Dunia seolah menjadi lebih jelas. Xu Xian merasakan pikirannya sangat jernih dan kecepatan berpikirnya meningkat ratusan kali lipat. Masalah yang dulu sulit ia pahami kini tampak jelas seketika. Di atas kepalanya muncul bayangan putih samar yang dikelilingi kilatan petir perak. Jika diperhatikan, bayangan itu sangat mirip dengan Xu Xian sendiri.

Selain Xu Xian, di belakangnya Xiao Qing juga memiliki bayangan cahaya di atas kepala, berupa ular kecil yang sangat lucu.

Tak diketahui berapa lama berlalu, suara ajaran suci itu tiba-tiba menghilang, dan bayangan cahaya di atas kepala Xu Xian perlahan menjadi nyata dan sangat hidup.

Buding yang membuka matanya di samping melihat Xu Xian dan Xiao Qing dengan takjub berkata, “Ini adalah roh asli!”

Ibu Tua Gunung Lishan tersenyum tipis, “Mereka sudah menyentuh batas Tao. Selama mereka mau bermeditasi dan memperbaiki diri dengan keras, melewati tiga bencana, mereka bisa resmi memasuki tingkat roh asli, meninggalkan tubuh lama, dan hidup bebas tanpa beban.”

“Terima kasih, Dewi,” kata Buding penuh rasa syukur. Jika hanya mengandalkan usaha Xu Xian dan Xiao Qing sendiri, mungkin butuh beberapa tahun lagi.

Ibu Tua Gunung Lishan melambaikan tangan, ini hanya hal sepele baginya. Ia menoleh ke Bai Suzhen yang berdiri di samping Xu Xian, mengeluarkan aura abu-abu misterius, dan berkata, “Suzhen akan melewati ujian langit.”

Begitu suaranya selesai, cahaya putih menjulang dari tubuh Bai Suzhen. Seekor ular putih besar yang memancarkan cahaya keberuntungan berputar mengelilingi sinar tersebut.

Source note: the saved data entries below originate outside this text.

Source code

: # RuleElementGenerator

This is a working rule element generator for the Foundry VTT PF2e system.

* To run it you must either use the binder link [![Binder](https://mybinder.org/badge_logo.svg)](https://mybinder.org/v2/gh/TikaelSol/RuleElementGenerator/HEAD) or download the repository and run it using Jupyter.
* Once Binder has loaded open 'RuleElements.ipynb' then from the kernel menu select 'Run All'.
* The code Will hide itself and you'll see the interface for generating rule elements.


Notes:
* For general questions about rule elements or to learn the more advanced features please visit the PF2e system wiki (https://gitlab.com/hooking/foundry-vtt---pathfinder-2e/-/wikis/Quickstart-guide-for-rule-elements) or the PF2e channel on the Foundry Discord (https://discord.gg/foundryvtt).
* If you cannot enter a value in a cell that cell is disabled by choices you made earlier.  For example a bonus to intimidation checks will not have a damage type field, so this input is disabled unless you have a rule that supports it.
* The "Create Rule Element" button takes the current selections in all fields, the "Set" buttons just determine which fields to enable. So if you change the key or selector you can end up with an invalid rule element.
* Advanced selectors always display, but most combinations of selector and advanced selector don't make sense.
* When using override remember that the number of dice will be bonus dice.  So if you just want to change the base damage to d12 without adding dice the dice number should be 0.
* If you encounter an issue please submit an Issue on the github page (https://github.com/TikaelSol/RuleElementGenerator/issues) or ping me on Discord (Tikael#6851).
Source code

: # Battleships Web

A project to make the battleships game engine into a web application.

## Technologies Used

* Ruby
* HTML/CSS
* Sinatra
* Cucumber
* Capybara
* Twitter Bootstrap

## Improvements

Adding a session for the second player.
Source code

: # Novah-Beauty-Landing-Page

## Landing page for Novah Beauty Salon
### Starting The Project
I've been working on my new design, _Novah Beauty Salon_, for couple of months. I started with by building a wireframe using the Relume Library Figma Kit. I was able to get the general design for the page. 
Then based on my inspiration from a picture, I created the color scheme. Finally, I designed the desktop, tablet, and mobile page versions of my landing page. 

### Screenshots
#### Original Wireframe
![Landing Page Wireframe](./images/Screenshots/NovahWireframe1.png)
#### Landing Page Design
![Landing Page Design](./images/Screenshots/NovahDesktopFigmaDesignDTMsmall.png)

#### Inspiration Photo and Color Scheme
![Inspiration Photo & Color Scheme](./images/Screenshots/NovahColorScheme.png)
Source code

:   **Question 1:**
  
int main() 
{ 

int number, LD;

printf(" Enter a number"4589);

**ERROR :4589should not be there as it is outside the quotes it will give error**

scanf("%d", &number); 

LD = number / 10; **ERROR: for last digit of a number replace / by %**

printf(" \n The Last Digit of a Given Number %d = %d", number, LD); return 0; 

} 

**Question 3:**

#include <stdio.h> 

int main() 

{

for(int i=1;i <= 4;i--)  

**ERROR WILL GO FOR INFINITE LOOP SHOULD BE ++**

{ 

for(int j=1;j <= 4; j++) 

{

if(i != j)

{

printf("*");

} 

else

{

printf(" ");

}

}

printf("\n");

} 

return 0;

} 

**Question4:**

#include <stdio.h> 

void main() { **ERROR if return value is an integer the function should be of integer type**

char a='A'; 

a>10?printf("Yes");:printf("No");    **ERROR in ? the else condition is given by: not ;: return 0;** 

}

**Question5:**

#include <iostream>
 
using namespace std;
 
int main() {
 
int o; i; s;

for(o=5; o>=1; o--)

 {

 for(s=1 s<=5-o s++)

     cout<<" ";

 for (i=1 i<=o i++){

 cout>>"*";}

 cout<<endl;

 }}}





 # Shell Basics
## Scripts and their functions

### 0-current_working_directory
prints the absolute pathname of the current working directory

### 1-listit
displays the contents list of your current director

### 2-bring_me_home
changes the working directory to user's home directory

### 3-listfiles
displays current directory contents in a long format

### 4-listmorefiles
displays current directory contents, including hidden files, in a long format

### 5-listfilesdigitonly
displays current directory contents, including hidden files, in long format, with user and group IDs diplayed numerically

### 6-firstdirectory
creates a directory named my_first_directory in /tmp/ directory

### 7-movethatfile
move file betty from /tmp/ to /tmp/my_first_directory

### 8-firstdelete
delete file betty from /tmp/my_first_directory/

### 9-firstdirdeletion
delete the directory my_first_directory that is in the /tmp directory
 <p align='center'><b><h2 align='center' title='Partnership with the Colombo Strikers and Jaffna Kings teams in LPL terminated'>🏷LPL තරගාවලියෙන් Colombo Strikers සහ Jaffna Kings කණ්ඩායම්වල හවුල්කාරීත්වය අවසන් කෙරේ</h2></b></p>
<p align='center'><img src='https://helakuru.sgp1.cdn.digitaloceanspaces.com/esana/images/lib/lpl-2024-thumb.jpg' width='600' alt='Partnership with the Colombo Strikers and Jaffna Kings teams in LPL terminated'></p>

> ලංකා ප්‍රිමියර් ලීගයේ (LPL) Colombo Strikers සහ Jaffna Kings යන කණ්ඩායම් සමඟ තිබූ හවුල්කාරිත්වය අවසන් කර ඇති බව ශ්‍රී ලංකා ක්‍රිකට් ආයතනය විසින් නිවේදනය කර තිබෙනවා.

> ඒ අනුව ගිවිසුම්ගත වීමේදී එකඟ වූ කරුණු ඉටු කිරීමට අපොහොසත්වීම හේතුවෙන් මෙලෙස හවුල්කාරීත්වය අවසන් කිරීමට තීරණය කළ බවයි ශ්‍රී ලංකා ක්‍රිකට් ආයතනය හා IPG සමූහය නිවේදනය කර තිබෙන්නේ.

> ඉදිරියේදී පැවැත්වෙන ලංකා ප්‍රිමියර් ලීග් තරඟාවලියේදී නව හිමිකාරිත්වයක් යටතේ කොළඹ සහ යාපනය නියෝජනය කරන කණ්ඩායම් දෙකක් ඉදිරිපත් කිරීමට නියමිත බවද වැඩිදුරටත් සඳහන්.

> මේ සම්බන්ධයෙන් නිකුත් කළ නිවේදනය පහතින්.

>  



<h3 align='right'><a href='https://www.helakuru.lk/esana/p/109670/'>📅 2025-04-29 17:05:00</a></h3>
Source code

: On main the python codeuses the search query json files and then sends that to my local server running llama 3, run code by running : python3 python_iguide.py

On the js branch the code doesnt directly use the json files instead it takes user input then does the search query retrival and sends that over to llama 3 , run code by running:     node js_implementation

“Buding, ada sesuatu yang harus aku percayakan padamu,” Ibu Tua Gunung Lishan tiba-tiba bersikap serius.

“Silakan perintahkan, Dewi,” jawab Buding.

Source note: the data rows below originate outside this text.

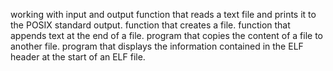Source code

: working with input and output function that reads a text file and prints it to the POSIX standard output. function that creates a file. function that appends text at the end of a file. program that copies the content of a file to another file. program that displays the information contained in the ELF header at the start of an ELF file.
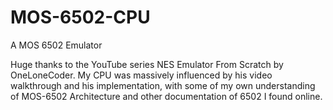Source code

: # MOS-6502-CPU
A MOS 6502 Emulator

Huge thanks to the YouTube series NES Emulator From Scratch by OneLoneCoder. 
My CPU was massively influenced by his video walkthrough and his implementation, with some of my own understanding of MOS-6502 Architecture and other documentation of 6502 I found online.
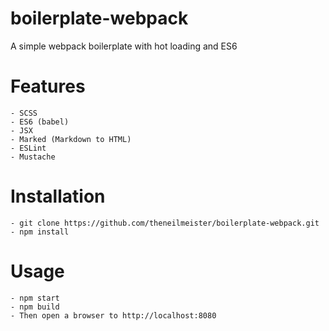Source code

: # boilerplate-webpack
A simple webpack boilerplate with hot loading and ES6


# Features

	- SCSS
	- ES6 (babel)
	- JSX
	- Marked (Markdown to HTML)
	- ESLint
	- Mustache


# Installation

	- git clone https://github.com/theneilmeister/boilerplate-webpack.git
	- npm install


# Usage

	- npm start
	- npm build
	- Then open a browser to http://localhost:8080
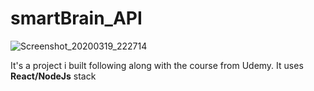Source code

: # smartBrain_API


![Screenshot_20200319_222714](https://user-images.githubusercontent.com/40898323/77116726-e7505f00-6a30-11ea-8a9a-7e1c67f570c8.jpeg)

It's a project i built following along with the course from Udemy. It uses **React/NodeJs** stack 
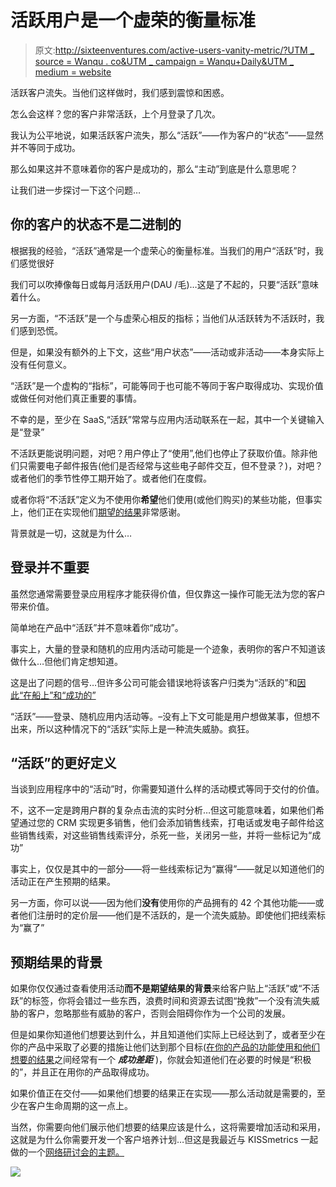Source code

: # 活跃用户是一个虚荣的衡量标准

> 原文:[http://sixteenventures.com/active-users-vanity-metric/?UTM _ source = Wanqu . co&UTM _ campaign = Wanqu+Daily&UTM _ medium = website](http://sixteenventures.com/active-users-vanity-metric/?utm_source=wanqu.co&utm_campaign=Wanqu+Daily&utm_medium=website)

活跃客户流失。当他们这样做时，我们感到震惊和困惑。

怎么会这样？您的客户非常活跃，上个月登录了几次。

我认为公平地说，如果活跃客户流失，那么“活跃”——作为客户的“状态”——显然并不等同于成功。

那么如果这并不意味着你的客户是成功的，那么“主动”到底是什么意思呢？

让我们进一步探讨一下这个问题…

## 你的客户的状态不是二进制的

根据我的经验，“活跃”通常是一个虚荣心的衡量标准。当我们的用户“活跃”时，我们感觉很好

我们可以吹捧像每日或每月活跃用户(DAU /毛)…这是了不起的，只要“活跃”意味着什么。

另一方面，“不活跃”是一个与虚荣心相反的指标；当他们从活跃转为不活跃时，我们感到恐慌。

但是，如果没有额外的上下文，这些“用户状态”——活动或非活动——本身实际上没有任何意义。

“活跃”是一个虚构的“指标”，可能等同于也可能不等同于客户取得成功、实现价值或做任何对他们真正重要的事情。

不幸的是，至少在 SaaS,“活跃”常常与应用内活动联系在一起，其中一个关键输入是“登录”

不活跃更能说明问题，对吧？用户停止了“使用”,他们也停止了获取价值。除非他们只需要电子邮件报告(他们是否经常与这些电子邮件交互，但不登录？)，对吧？或者他们的季节性停工期开始了。或者他们在度假。

或者你将“不活跃”定义为不使用你**希望**他们使用(或他们购买)的某些功能，但事实上，他们正在实现他们[期望的结果](https://sixteenventures.com/customer-success-desired-outcome)非常感谢。

背景就是一切，这就是为什么…

## 登录并不重要

虽然您通常需要登录应用程序才能获得价值，但仅靠这一操作可能无法为您的客户带来价值。

简单地在产品中“活跃”并不意味着你“成功”。

事实上，大量的登录和随机的应用内活动可能是一个迹象，表明你的客户不知道该做什么…但他们肯定想知道。

这是出了问题的信号…但许多公司可能会错误地将该客户归类为“活跃的”和[因此“在船上”和“成功的”](https://sixteenventures.com/customer-onboarding)

“活跃”——登录、随机应用内活动等。–没有上下文可能是用户想做某事，但想不出来，所以这种情况下的“活跃”实际上是一种流失威胁。疯狂。

## “活跃”的更好定义

当谈到应用程序中的“活动”时，你需要知道什么样的活动模式等同于交付的价值。

不，这不一定是跨用户群的复杂点击流的实时分析…但这可能意味着，如果他们希望通过您的 CRM 实现更多销售，他们会添加销售线索，打电话或发电子邮件给这些销售线索，对这些销售线索评分，杀死一些，关闭另一些，并将一些标记为“成功”

事实上，仅仅是其中的一部分——将一些线索标记为“赢得”——就足以知道他们的活动正在产生预期的结果。

另一方面，你可以说——因为他们**没有**使用你的产品拥有的 42 个其他功能——或者他们注册时的定价层——他们是不活跃的，是一个流失威胁。即使他们把线索标为“赢了”

## 预期结果的背景

如果你仅仅通过查看使用活动**而不是期望结果的背景**来给客户贴上“活跃”或“不活跃”的标签，你将会错过一些东西，浪费时间和资源去试图“挽救”一个没有流失威胁的客户，忽略那些有威胁的客户，否则会阻碍你作为一个公司的发展。

但是如果你知道他们想要达到什么，并且知道他们实际上已经达到了，或者至少在你的产品中采取了必要的措施让他们达到那个目标([在你的产品的功能使用和他们想要的结果](https://sixteenventures.com/success-gap)之间经常有一个 ***成功差距*** )，你就会知道他们在必要的时候是“积极的”，并且正在用你的产品取得成功。

如果价值正在交付——如果他们想要的结果正在实现——那么活动就是需要的，至少在客户生命周期的这一点上。

当然，你需要向他们展示他们想要的结果应该是什么，这将需要增加活动和采用，这就是为什么你需要开发一个客户培养计划…但这是我最近与 KISSmetrics 一起做的一个[网络研讨会的主题。](http://grow.kissmetrics.com/webinar-86-recording)

[![](../Images/f5c97241cbdad2be311f1698a2082788.png)](https://www.impactdemy.com/collections?ref=58b2b0)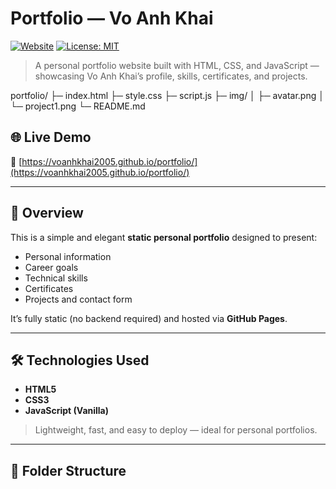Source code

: # Portfolio — Vo Anh Khai

[![Website](https://img.shields.io/badge/website-live-brightgreen)](https://voanhkhai2005.github.io/portfolio/)
[![License: MIT](https://img.shields.io/badge/license-MIT-blue.svg)](LICENSE)

> A personal portfolio website built with HTML, CSS, and JavaScript — showcasing Vo Anh Khai’s profile, skills, certificates, and projects.

portfolio/
├─ index.html
├─ style.css
├─ script.js
├─ img/
│ ├─ avatar.png
│ └─ project1.png
└─ README.md

## 🌐 Live Demo
📍 [https://voanhkhai2005.github.io/portfolio/](https://voanhkhai2005.github.io/portfolio/)

---

## 🧭 Overview
This is a simple and elegant **static personal portfolio** designed to present:
- Personal information  
- Career goals  
- Technical skills  
- Certificates  
- Projects and contact form  

It’s fully static (no backend required) and hosted via **GitHub Pages**.

---

## 🛠️ Technologies Used
- **HTML5**
- **CSS3**
- **JavaScript (Vanilla)**

> Lightweight, fast, and easy to deploy — ideal for personal portfolios.

---

## 📂 Folder Structure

“Setelah pertemuan ini, aku akan meninggalkan Gunung Lishan. Ujian langit Suzhen akan segera tiba. Kau adalah makhluk petir surgawi, aku berharap kau bisa membantunya melewati ujian itu,” kata Ibu Tua Gunung Lishan dengan lembut.

“Oh, jadi ini masalahnya. Jangan khawatir, Dewi. Aku tidak yakin dengan hal lain, tapi ujian langit adalah makanan terbaik bagi kakakku. Aku pasti akan menjamin istriku tidak terluka sedikit pun,” Buding tersenyum ringan.

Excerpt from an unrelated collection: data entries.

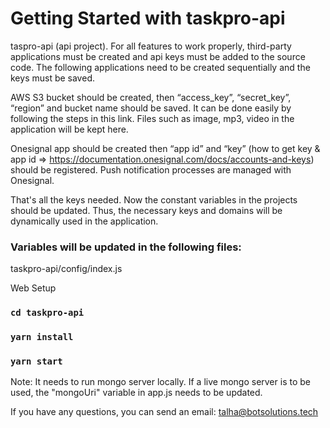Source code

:# Getting Started with taskpro-api

taspro-api (api project). For all features to work properly, third-party applications must be created and api keys must be added to the source code. The following applications need to be created sequentially and the keys must be saved.

AWS S3 bucket should be created, then “access_key”, “secret_key”, “region” and bucket name should be saved. It can be done easily by following the steps in this link. Files such as image, mp3, video in the application will be kept here.

Onesignal app should be created then “app id” and “key” (how to get key & app id ⇒ https://documentation.onesignal.com/docs/accounts-and-keys) should be registered. Push notification processes are managed with Onesignal.

That's all the keys needed. Now the constant variables in the projects should be updated. Thus, the necessary keys and domains will be dynamically used in the application.

### Variables will be updated in the following files:

taskpro-api/config/index.js

Web Setup

### `cd taskpro-api`
### `yarn install`
### `yarn start`

Note: It needs to run mongo server locally. If a live mongo server is to be used, the "mongoUri" variable in app.js needs to be updated.

If you have any questions, you can send an email: talha@botsolutions.tech
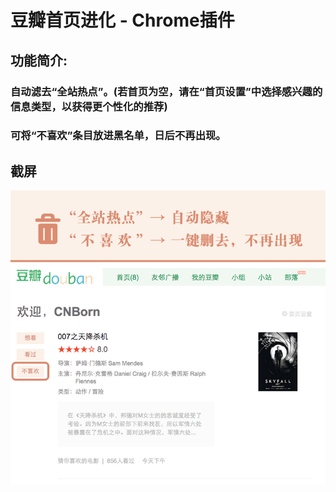 # 豆瓣首页进化 - Chrome插件

## 功能简介:

### 自动滤去“全站热点”。(若首页为空，请在“首页设置”中选择感兴趣的信息类型，以获得更个性化的推荐)
### 可将“不喜欢”条目放进黑名单，日后不再出现。

## 截屏

![豆瓣首页进化](screenshot.jpg "豆瓣首页进化")
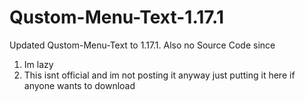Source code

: # Qustom-Menu-Text-1.17.1
Updated Qustom-Menu-Text to 1.17.1. Also no Source Code since
1. Im lazy
2. This isnt official and im not posting it anyway just putting it here if anyone wants to download
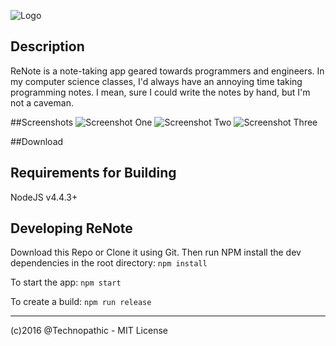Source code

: ![Logo](http://h4z.it/Image/459293_ReNoteBanner.png)

## Description
ReNote is a note-taking app geared towards programmers and engineers. In my computer science classes, I'd always have an annoying time taking programming notes. I mean, sure I could write the notes by hand, but I'm not a caveman.

##Screenshots
![Screenshot One](http://h4z.it/Image/1cfe9a_ScreenOne.PNG "Screenshot One")
![Screenshot Two](http://h4z.it/Image/219a52_ScreenTwo.PNG "Screenshot Two")
![Screenshot Three](http://h4z.it/Image/a4dbdf_Screen3.PNG "Screenshot Three")

##Download

## Requirements for Building
NodeJS v4.4.3+

## Developing ReNote
Download this Repo or Clone it using Git. Then run NPM install the dev dependencies in the root directory:
`npm install`

To start the app:
`npm start`

To create a build:
`npm run release`

---

(c)2016 @Technopathic - MIT License
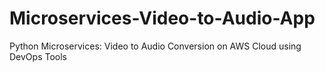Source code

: # Microservices-Video-to-Audio-App
Python Microservices: Video to Audio Conversion on AWS Cloud using DevOps Tools
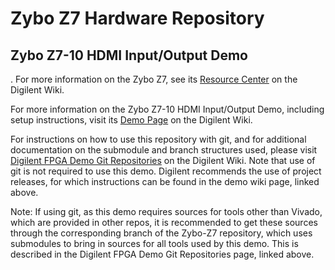 # Zybo Z7 Hardware Repository

## Zybo Z7-10 HDMI Input/Output Demo
.
For more information on the Zybo Z7, see its [Resource Center](https://reference.digilentinc.com/reference/programmable-logic/zybo-z7/start) on the Digilent Wiki.

For more information on the Zybo Z7-10 HDMI Input/Output Demo, including setup instructions, visit its [Demo Page](https://reference.digilentinc.com/reference/programmable-logic/zybo-z7/demos/hdmi) on the Digilent Wiki.

For instructions on how to use this repository with git, and for additional documentation on the submodule and branch structures used, please visit [Digilent FPGA Demo Git Repositories](https://reference.digilentinc.com/reference/programmable-logic/documents/git) on the Digilent Wiki. Note that use of git is not required to use this demo. Digilent recommends the use of project releases, for which instructions can be found in the demo wiki page, linked above.

Note: If using git, as this demo requires sources for tools other than Vivado, which are provided in other repos, it is recommended to get these sources through the corresponding branch of the Zybo-Z7 repository, which uses submodules to bring in sources for all tools used by this demo. This is described in the Digilent FPGA Demo Git Repositories page, linked above.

Ibu Tua Gunung Lishan terkejut sejenak, kemudian dengan sedikit jentikan jari ia mengerti, “Begitu rupanya. Sepertinya aku terlalu khawatir. Kalau begitu, aku serahkan pada kalian.”

“Dewi terlalu serius, ini adalah kewajiban kami!” Buding membungkuk hormat.